KC: I know you recently graduated from the Hunter MFA program (May 2019). What’s next?

NG: I moved to New York in 2016 to do my MFA at Hunter college. For those three years, the studio building functioned in many ways as my primary community center and I’ve treasured taking part in the community and being a facilitator in the cohort.I was equal parts eager and nervous about graduation, to be honest, but I’m happy that since graduating I’ve gotten opportunities to develop and show my work with brilliant artists and venues in New York. My studio is in Gowanus, where I’ve been lashing and knotting Extra Ocular Objects and bundles: assembled performative sculptures that play with alternating points of views and breaking down hierarchies between viewers and objects in spatial assemblages, aka my installations. Some of these works will be featured in a two-person show that will open April 18th at a new artist-run space, Langer Over Dickie, in Chicago. It will be my first visit to the city and I’m really looking forward to spending time in the Midwest, working with a Chicago-based artist, Michael Lopez, and the directors of the space, KT Duffy and Ali Seradge.

Kristen Clevenson is an art historian and curator. She is the Curatorial Assistant at the Robert Rauschenberg Foundation and an MA candidate in Art History at Hunter College. She has written for multiple publications including Two Coats of Paint and Whitehot Magazine and her research has been published by the Rauschenberg Foundation and in The Oculus, the University of Virginia Undergraduate Research Journal (2018).
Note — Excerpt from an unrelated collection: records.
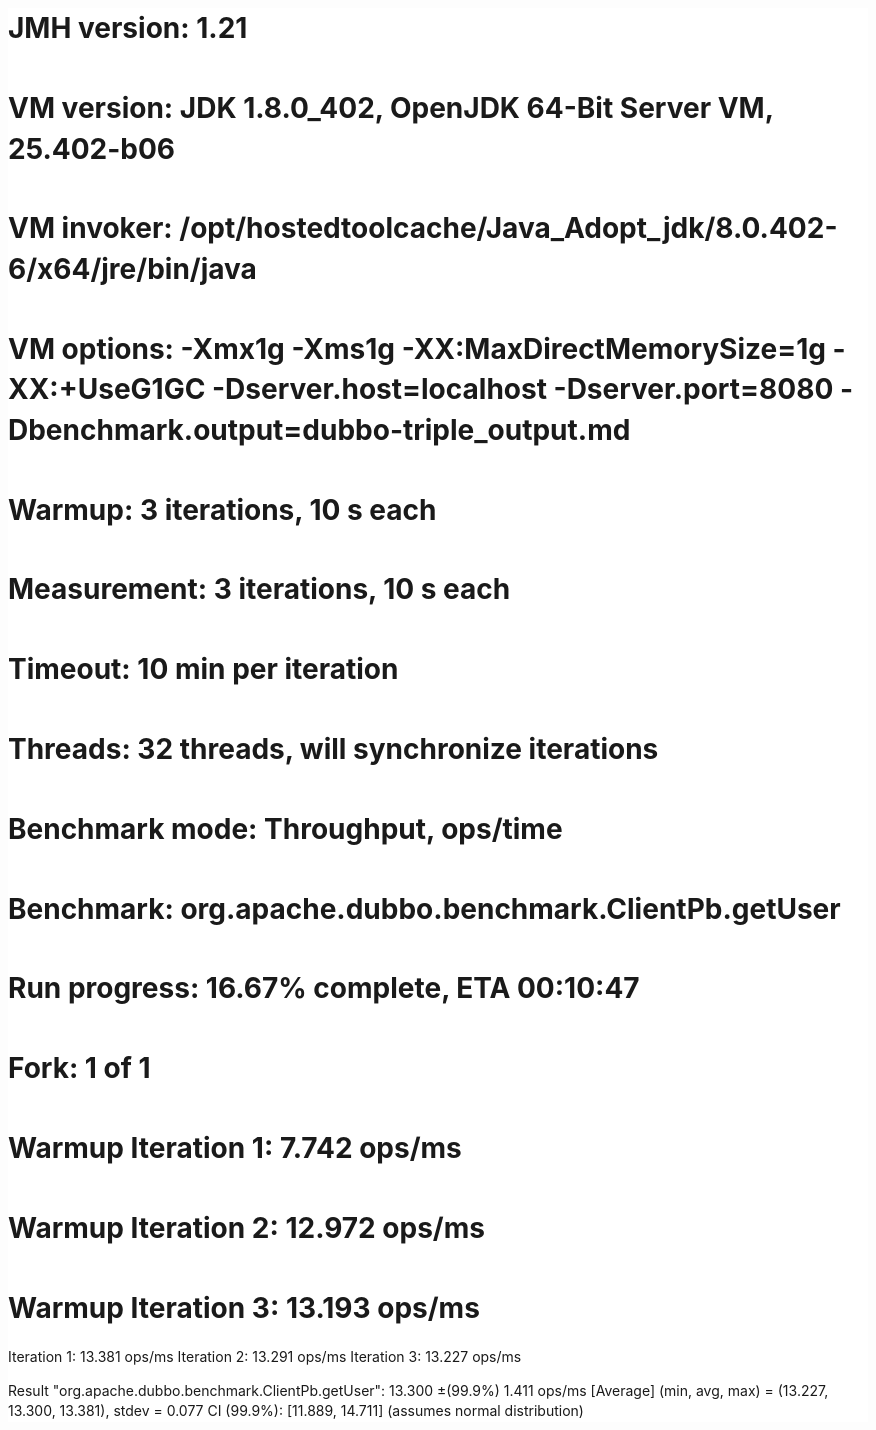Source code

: 
# JMH version: 1.21
# VM version: JDK 1.8.0_402, OpenJDK 64-Bit Server VM, 25.402-b06
# VM invoker: /opt/hostedtoolcache/Java_Adopt_jdk/8.0.402-6/x64/jre/bin/java
# VM options: -Xmx1g -Xms1g -XX:MaxDirectMemorySize=1g -XX:+UseG1GC -Dserver.host=localhost -Dserver.port=8080 -Dbenchmark.output=dubbo-triple_output.md
# Warmup: 3 iterations, 10 s each
# Measurement: 3 iterations, 10 s each
# Timeout: 10 min per iteration
# Threads: 32 threads, will synchronize iterations
# Benchmark mode: Throughput, ops/time
# Benchmark: org.apache.dubbo.benchmark.ClientPb.getUser

# Run progress: 16.67% complete, ETA 00:10:47
# Fork: 1 of 1
# Warmup Iteration   1: 7.742 ops/ms
# Warmup Iteration   2: 12.972 ops/ms
# Warmup Iteration   3: 13.193 ops/ms
Iteration   1: 13.381 ops/ms
Iteration   2: 13.291 ops/ms
Iteration   3: 13.227 ops/ms


Result "org.apache.dubbo.benchmark.ClientPb.getUser":
  13.300 ±(99.9%) 1.411 ops/ms [Average]
  (min, avg, max) = (13.227, 13.300, 13.381), stdev = 0.077
  CI (99.9%): [11.889, 14.711] (assumes normal distribution)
Noa Ginzburg is an artist and educator. She studied Medical and Life Sciences in Tel Aviv University and Multi-Disciplinary Art at Shenkar College. Recently she graduated from the MFA Studio Art program at Hunter College in New York (2019), and has shown her work in solo, collective, and group exhibitions in Israel, Colombia, and the US. She teaches visual art in schools in New York.